Just the Outlander chapter

Books always give us the chance to delve into more details. We get the thoughts of the person, which can’t always be shown on the TV. There’s a reason most TV shows avoid episodes with just one person on their own for a long period of time. Just look at the recent episode of Snowpiercer to see how they avoided that for Melanie.

During Drums of Autumn Chapter 38, we find out that the passengers have been down below for days. They haven’t seen daylight because it’s not been safe in the stormy weather they’ve hit.

Roger thinks nothing of it when a woman asks him if the captain will rub his ring on her baby’s eyes because they’re struggling to adjust to the light. I love that he isn’t judgmental about the superstitions. He rolls with it understanding their reasons for their superstitions.

And so, in this chapter, he takes this woman and her baby to Bonnet, so who rubs the baby’s eyes with his ring.

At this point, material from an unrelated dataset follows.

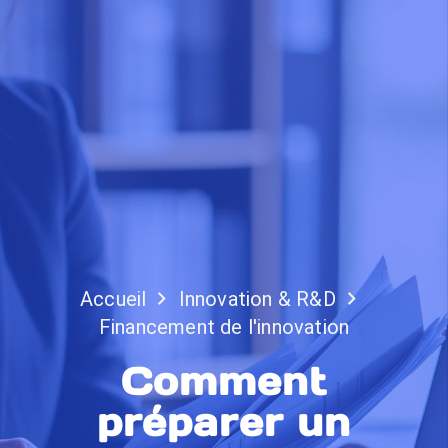
Accueil
Innovation & R&D
Financement de l'innovation
Comment
préparer un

Roger notes that it looks like a woman’s wedding band, but Bonnet doesn’t seem like the type of guy who would have a keepsake from a woman back home.

A crew member with Bonnet looks at the baby and comments on a rash that he has. The woman tells everyone it’s a milk rash and that’s it. For now, she’s allowed to go. However, later that night there’s a ruckus and Roger finds out that the baby has been taken from the woman.

After making it clear that he’s had the pox (although he’ll have been inoculated against it rather than having it), Roger is allowed on deck to see what’s going on. He even holds the baby, and he notes the rash and the fever the baby has. Sure enough, the baby has smallpox.

Before he can do anything, the baby is thrown overboard. A fight breaks out, but there’s nothing for the crew to do. They have to throw everyone overboard with smallpox. It’s too contagious to allow anyone to remain. Roger also thinks to himself that they, especially the baby, would die anyway. Maybe drowning to death is a blessing.

Roger does battle with himself for this, but he continues to think logically. We see the historian, the professor in him at this point. He keeps his emotions in check for so much of it, although I’m sure many of us would struggle to watch as someone throws a baby overboard, sick or not.

Later on, Roger is below deck when he realizes that someone is with him. That someone is Morag MacKenzie with her baby, who has a rash in his cheeks. Morag says that this baby just has a milk rash, and she just needs to hide out for a few days. The problem is she needs to get food and water, and she can’t leave her baby alone. The rats will eat her baby alive.

Roger reluctantly agrees to help. It’s not that he doesn’t want to help, but that he fears what could happen to all of them if he does and if the baby does have smallpox. While he is a historian and an educator, he’s also a human being. He can’t let another child get thrown overboard, especially if the child isn’t sick.